Snapshots stop arriving but no error logged

  • Check Postgres advisory lock contention: if two dashboard pods are racing, only one polls. Confirm replicas=1 OR accept that snapshots come at twice the configured interval (each pod gets the lock half the time).
  • Check disk space on the Postgres volume — dut_api_snapshots grows append-only.

Security model

  • Credentials at rest: AES-256-GCM in Postgres BYTEA. Key is DUT_CRED_ENC_KEY env var (32 bytes), stored in K8s Secret.
  • Credentials in transit (dashboard → device): HTTPS. tlsVerifyMode is per-device (strict / self-signed / insecure).
  • Credentials in memory: only during one polling cycle; cleared after disconnect().
  • API endpoints require admin auth (same as the rest of the admin UI).
  • The Test Connection / Manual Snapshot endpoints are write-side actions — admin auth re-checked per call.

Performance

The default cadence (1 device every 5 min) generates roughly:

  • 7 snapshots per FTD per poll → 84 snapshots/hour/device
  • 6 snapshots per Nexus per poll → 72 snapshots/hour/device
  • 8 snapshots per UCS per poll → 96 snapshots/hour/device

For a typical 4-device lab (1 NGFW + 1 switch + 2 UCS), expect ~350 snapshots/hour, ~8400/day, ~250k/month. At ~250 bytes per snapshot (with payload), this is ~63 MB/month — trivial for Postgres.

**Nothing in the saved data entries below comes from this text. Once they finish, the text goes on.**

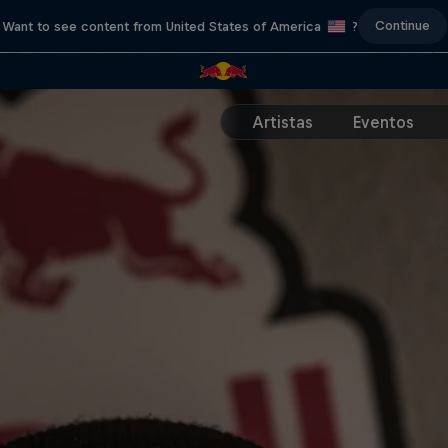
Continue
Want to see content from United States of America
?
Artistas
Eventos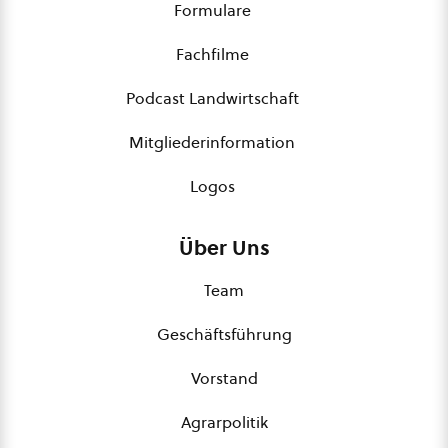
Formulare
Fachfilme
Podcast Landwirtschaft
Mitgliederinformation
Logos
Über Uns
Team
Geschäftsführung
Vorstand
Agrarpolitik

For aggressive 30 s cadence on the same lab: ~3.5k snapshots/hour, ~84k/day, ~2.5M/month, ~625 MB/month — still fine but worth a dut_api_snapshots retention policy.

Retention

There is no automatic retention today. Operators wanting to prune old snapshots:

DELETE FROM dut_api_snapshots
WHERE collected_at < now() - interval '30 days';

Run this as a Postgres CronJob if your lab generates high volume.

Future: a configurable dut_api_snapshot_retention_days field per device + automatic prune (PR-D scope).